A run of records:
— Begin —
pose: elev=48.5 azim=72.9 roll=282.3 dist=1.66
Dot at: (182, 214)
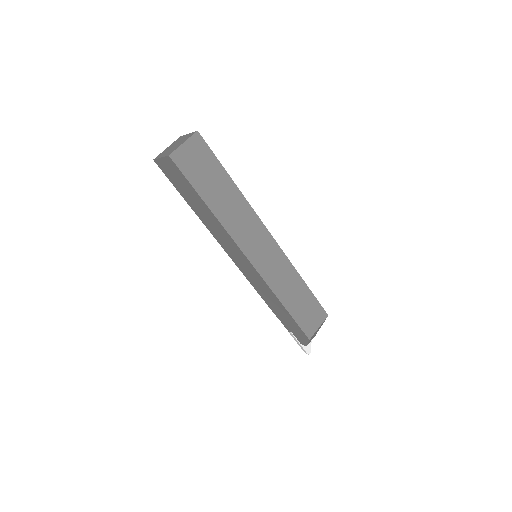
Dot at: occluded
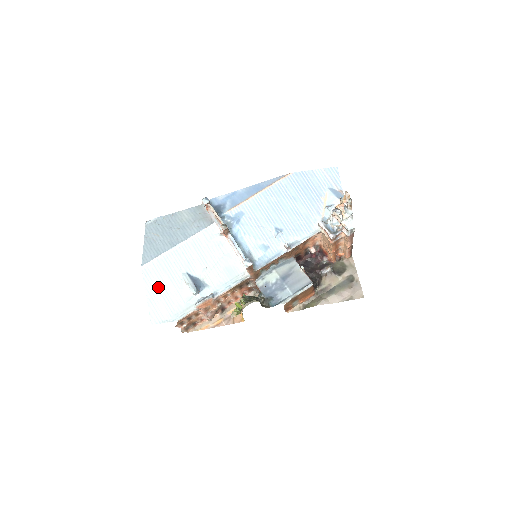
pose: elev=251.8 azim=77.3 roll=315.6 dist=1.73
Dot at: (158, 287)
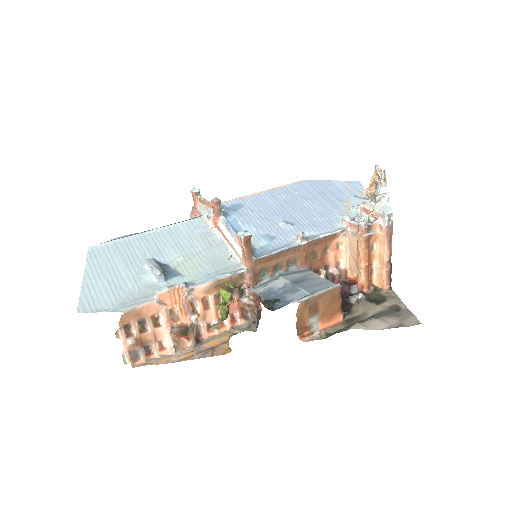
Dot at: (105, 270)
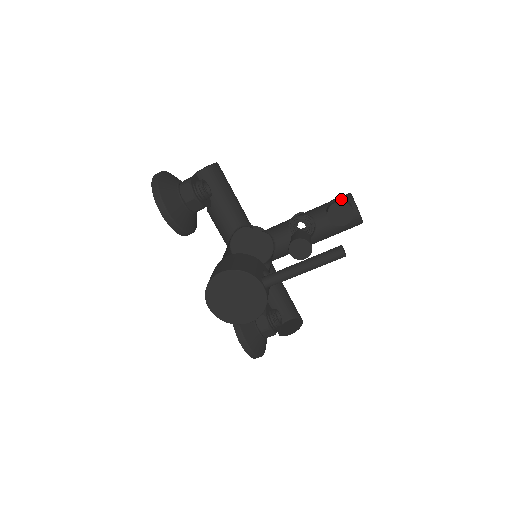
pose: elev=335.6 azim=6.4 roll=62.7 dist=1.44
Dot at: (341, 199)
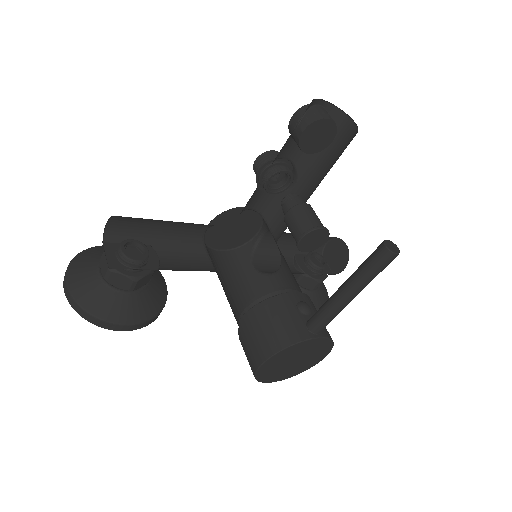
Dot at: (304, 117)
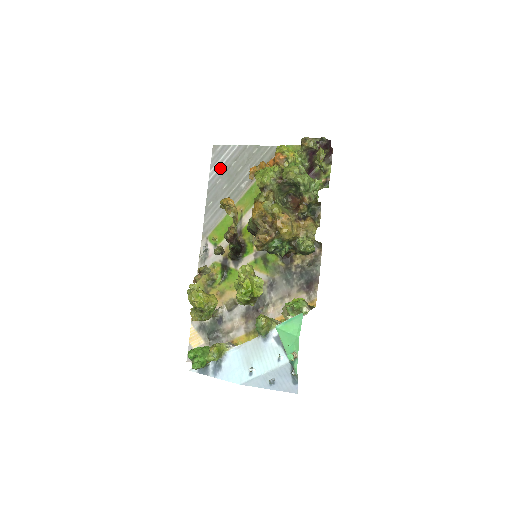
— End —
■ Challenge
Rewrite every one of the records above with "pose" swapped for "view" and nothing else changed, leaving out the pictures.

■ Solution
view: elev=48.5 azim=72.9 roll=282.3 dist=1.66
Dot at: (182, 214)
Dot at: occluded
view: elev=251.8 azim=77.3 roll=315.6 dist=1.73
Dot at: (158, 287)
Dot at: (105, 270)
view: elev=335.6 azim=6.4 roll=62.7 dist=1.44
Dot at: (341, 199)
Dot at: (304, 117)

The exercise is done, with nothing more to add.